--- START ---

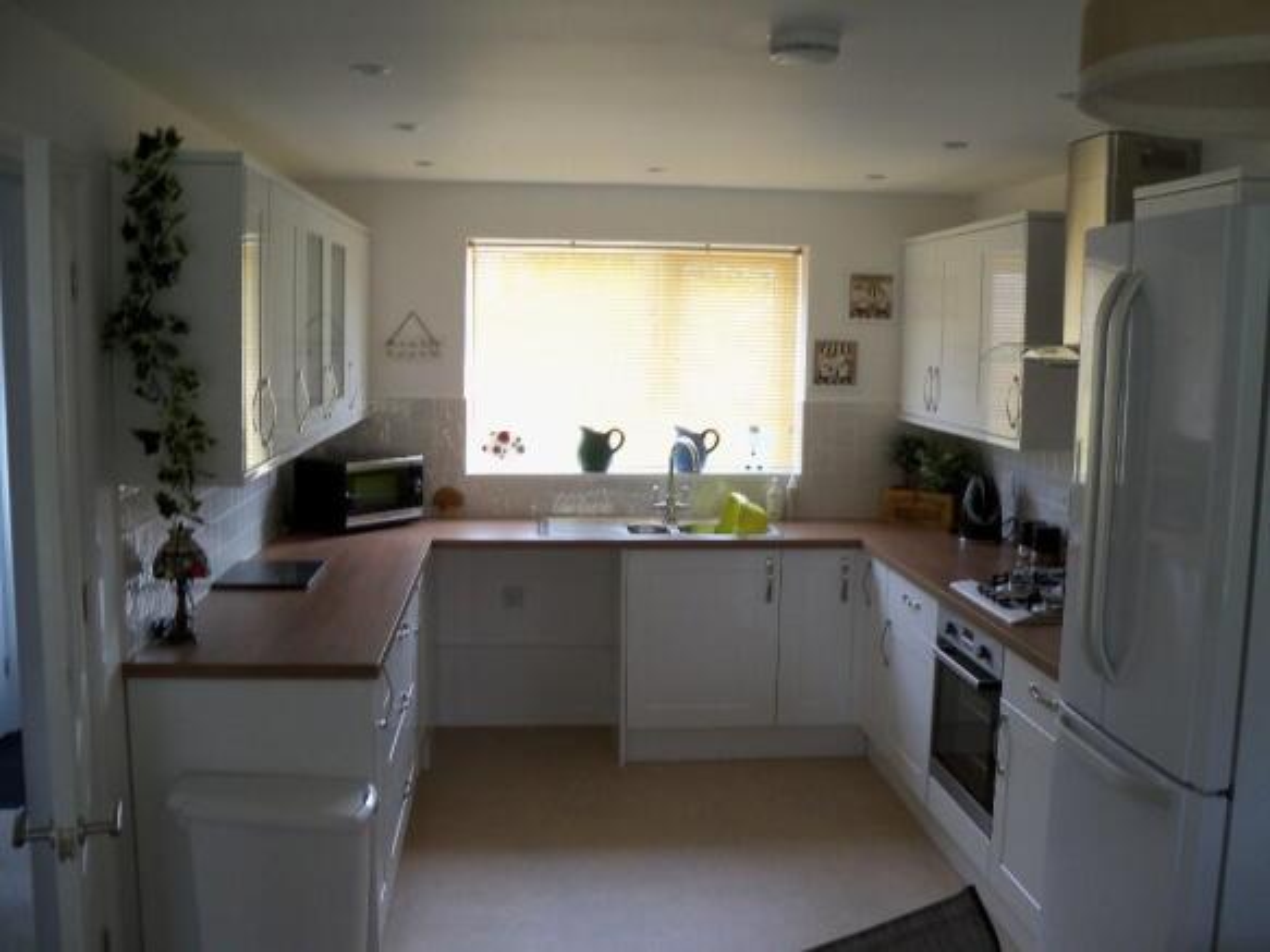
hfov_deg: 52.6
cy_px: 476
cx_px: 635
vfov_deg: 40.7
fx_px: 1284
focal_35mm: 35
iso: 100
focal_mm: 6.2
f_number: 3.5
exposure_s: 1/40
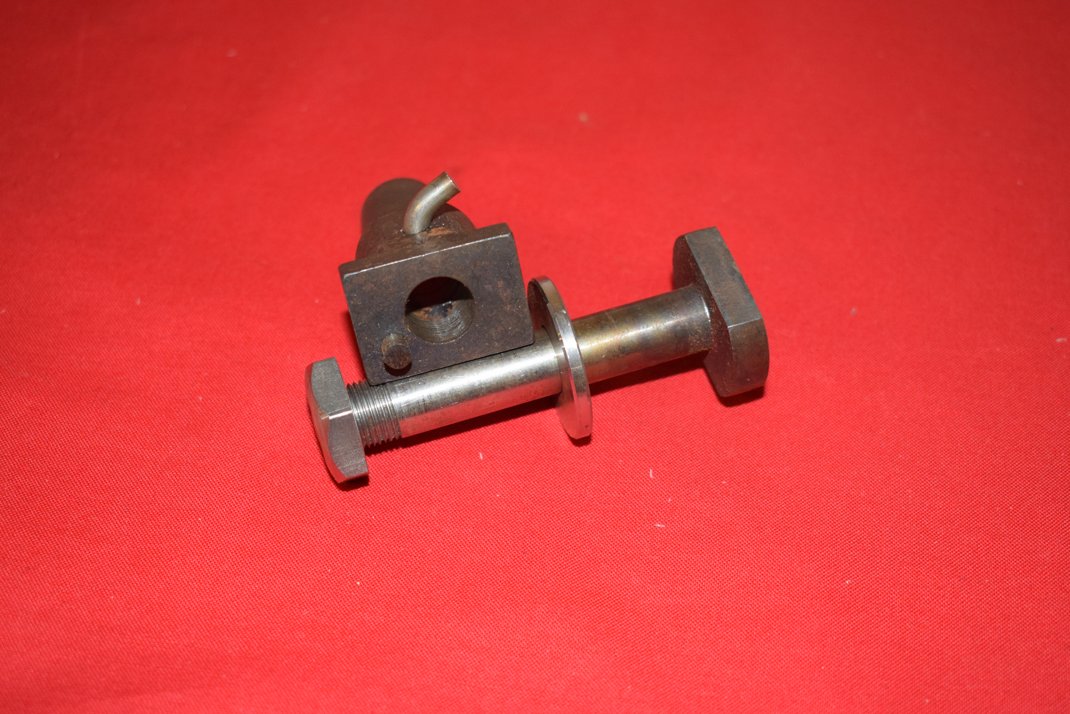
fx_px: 1605
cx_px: 535
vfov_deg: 25.1
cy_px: 357
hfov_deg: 36.9
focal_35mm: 54
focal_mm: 36
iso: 1250
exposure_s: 1/200
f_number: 5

--- END ---

> **TASK DIRECTIONS**:
Please output an exact repetition of the lines from the line containing "vfov_deg: 40.7" to the end of the records, both included, with no pictures and no additional text.

> **ANSWER SPACE**:
vfov_deg: 40.7
fx_px: 1284
focal_35mm: 35
iso: 100
focal_mm: 6.2
f_number: 3.5
exposure_s: 1/40
fx_px: 1605
cx_px: 535
vfov_deg: 25.1
cy_px: 357
hfov_deg: 36.9
focal_35mm: 54
focal_mm: 36
iso: 1250
exposure_s: 1/200
f_number: 5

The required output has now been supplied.